» **Problem description**:
Reproduce the line containing "-65,9 +65,10 @@" and every line after it through the end of the records. Include nothing else.
----
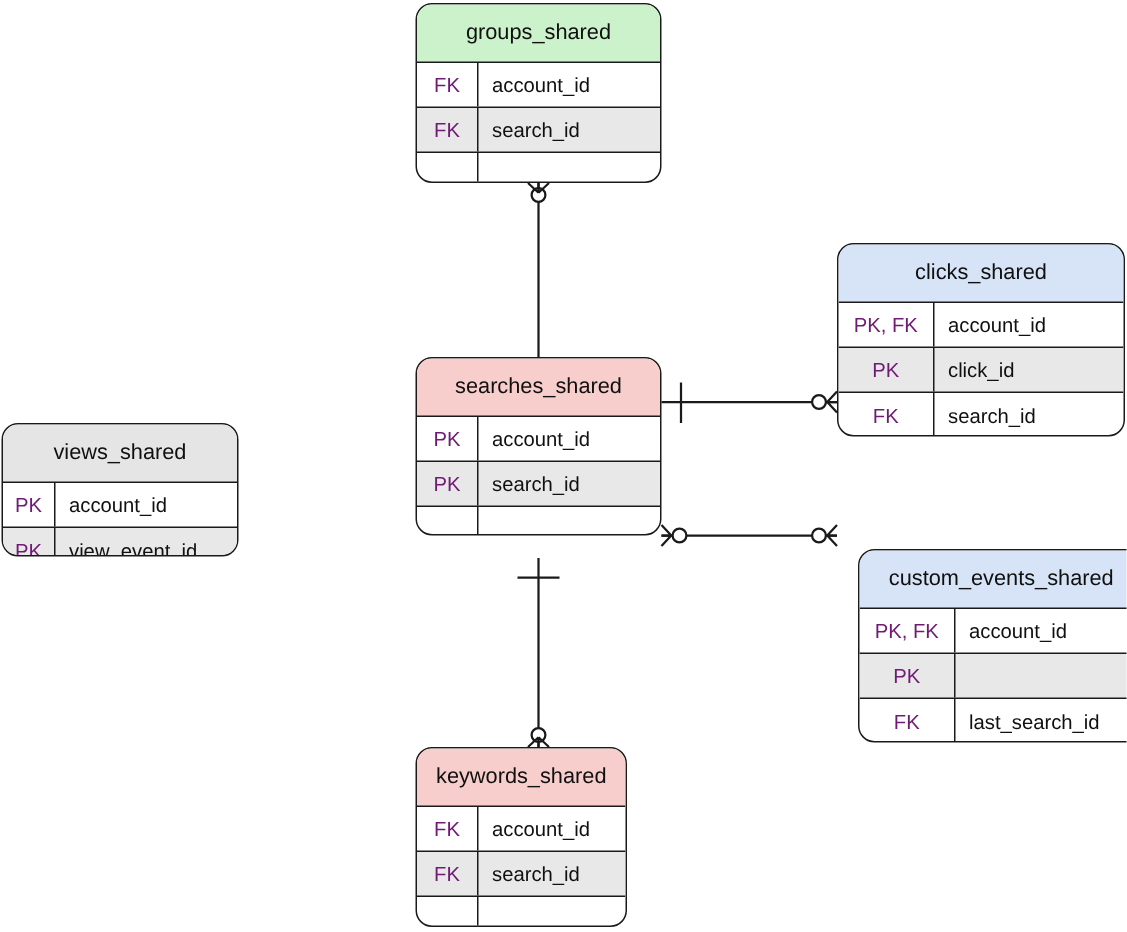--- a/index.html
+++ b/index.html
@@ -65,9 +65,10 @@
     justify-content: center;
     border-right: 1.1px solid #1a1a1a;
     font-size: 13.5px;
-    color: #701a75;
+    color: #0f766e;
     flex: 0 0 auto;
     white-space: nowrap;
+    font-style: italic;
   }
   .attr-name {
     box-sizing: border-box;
----
» **Answer**:
@@ -65,9 +65,10 @@
     justify-content: center;
     border-right: 1.1px solid #1a1a1a;
     font-size: 13.5px;
-    color: #701a75;
+    color: #0f766e;
     flex: 0 0 auto;
     white-space: nowrap;
+    font-style: italic;
   }
   .attr-name {
     box-sizing: border-box;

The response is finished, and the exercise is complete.